By Tim Puko 

DELAWARE CITY, Del. -- The oil refinery owned by PBF Energy Inc. near this Delaware Bay town was mothballed nearly a decade ago. Today it is running almost full-bore, and PBF and a business partner are spending $100 million to expand it.

The refinery is seeking to capitalize on new international rules that require cleaner-burning fuels on the world's oceangoing ships starting Jan. 1.

U.S. refiners are anticipating a bonanza. The industry estimates it has spent $100 billion on upgrades in the last decade to make cleaner fuels, putting it in a position to boost revenues if the rules raise the demand and prices for the products it makes, as many expect.

The new rules were met with skepticism by the Trump administration and others concerned about the impact on jobs and energy prices. At places like Delaware City, however, the upgrades required to meet the new standards have translated into more good-paying jobs, said James Maravelias, president of the Delaware Building Construction Trades Council.

As car makers and chemical plants have left the region, he said, refiners have become some of his members' most reliable employers.

"Energy is pretty much it for us," said Mr. Maravelias, who is based out of Newark, Del. "There's no other industry that's bringing in those kinds of jobs to Delaware right now."

At refineries, maintenance work -- usually conducted when the refinery is shut down -- often employs 1,200 people at a time, Mr. Maravelias said. And expanding the plant in Delaware City suggests a future full of even more of those tuneups and more work to go around, he added.

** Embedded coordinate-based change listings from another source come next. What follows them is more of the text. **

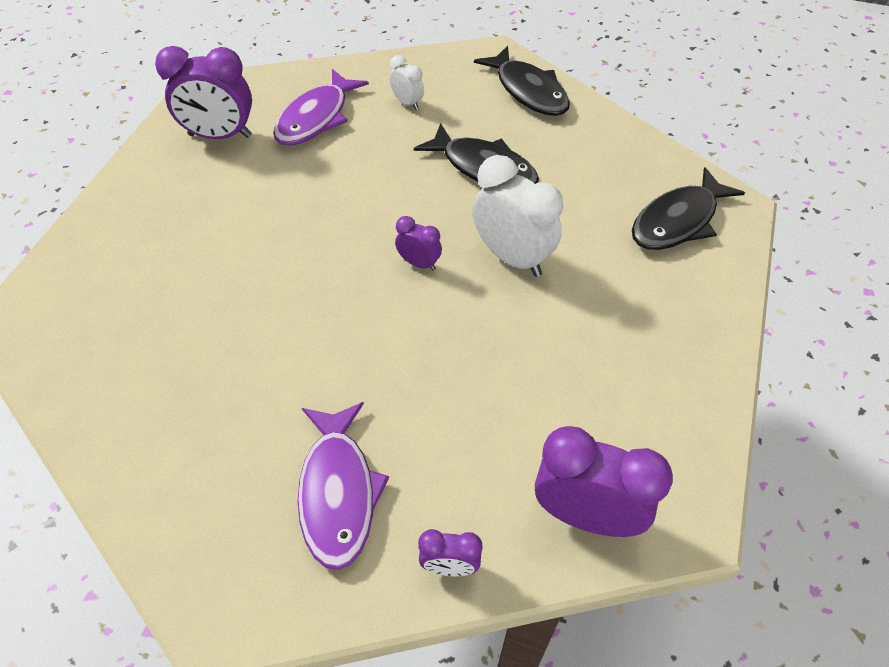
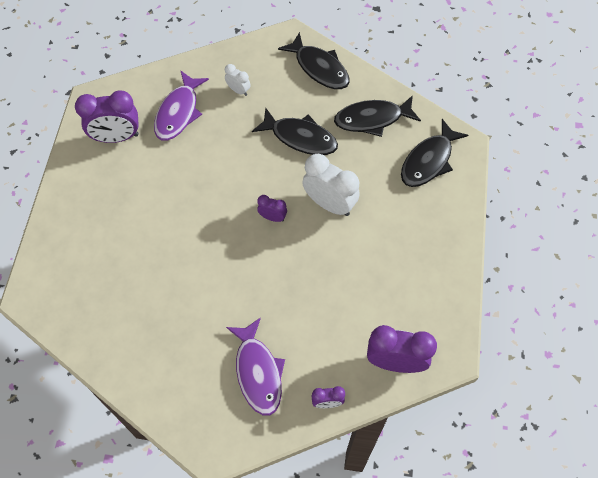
camera: 10 degrees left, 10 degrees up
(596, 158) = (372, 119): none -> black fish

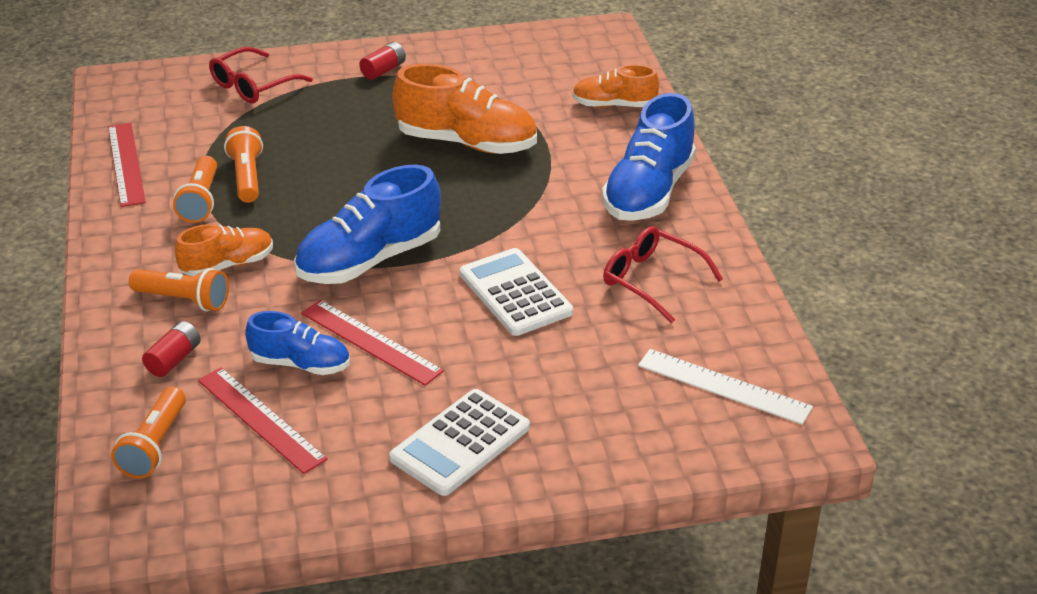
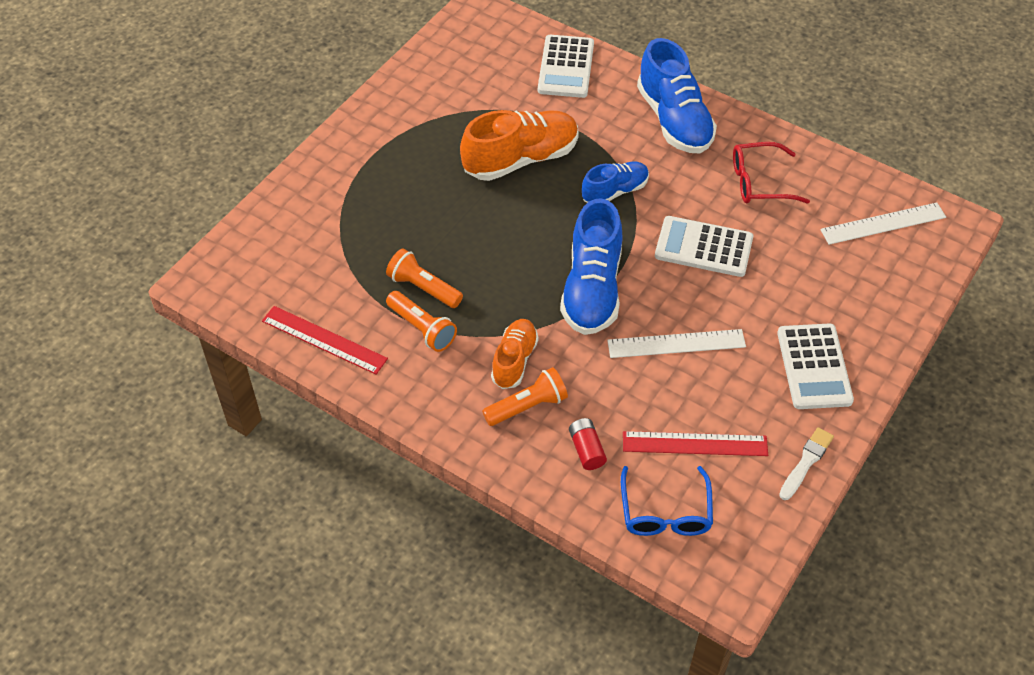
camera: 45 degrees left, 15 degrees up
(155, 445) = (665, 511): orange flashlight -> blue glasses
(253, 85) = (311, 213): red glasses -> none
(300, 364) = (661, 390): blue shoe -> blue shoe (615, 191)
(327, 504) = (806, 462): none -> white brush
(370, 342) = (676, 344): red ruler -> white ruler
(383, 70) = (382, 138): red battery -> none
(614, 105) = (566, 67): orange shoe -> white calculator

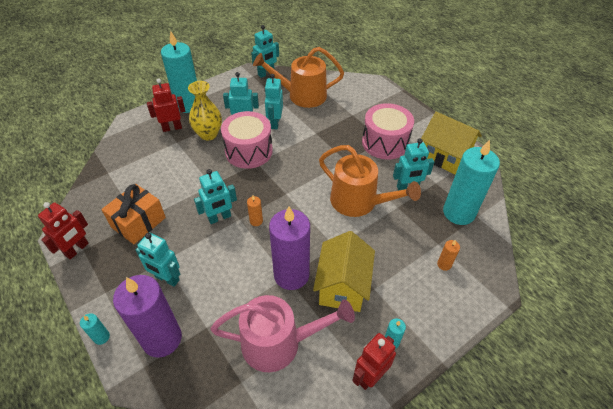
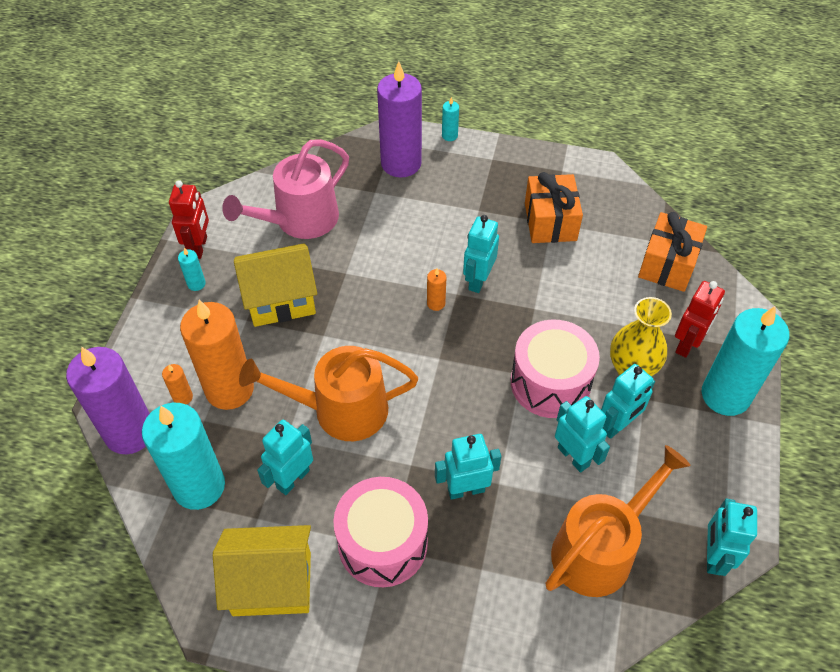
camera: 140 degrees right, 5 degrees up
(77, 249) = (566, 167): red robot -> none
(123, 161) = (667, 264): none -> orange gift
(167, 279) = (455, 199): turquoise robot -> turquoise robot (466, 489)
(291, 275) = (342, 277): purple candle -> purple candle (130, 432)
(342, 286) = (280, 300): yellow house -> yellow house turned 75 degrees counterclockwise
(413, 251) = (229, 389): none -> orange candle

A rosy outcome isn't certain for everyone affected -- other sectors, countries and even refiners -- but some analysts and economists are expecting that a boost for refiners will have a wide-ranging positive impact. With record U.S. fuel output leading to more exports and fewer imports, more revenue stays within the country, often reinvested.

Strong investment usually produces more economic growth than does strong consumption, said Kevin Book, managing director of the analysis firm ClearView Energy Partners LLC. So he expects that U.S. refiners would profit and that rising investment would produce a net benefit for the economy even if consumer prices rise.

"More money for U.S. refiners is generally good news," Mr. Book said. "It's awfully hard to argue that in the aggregate this is bad news."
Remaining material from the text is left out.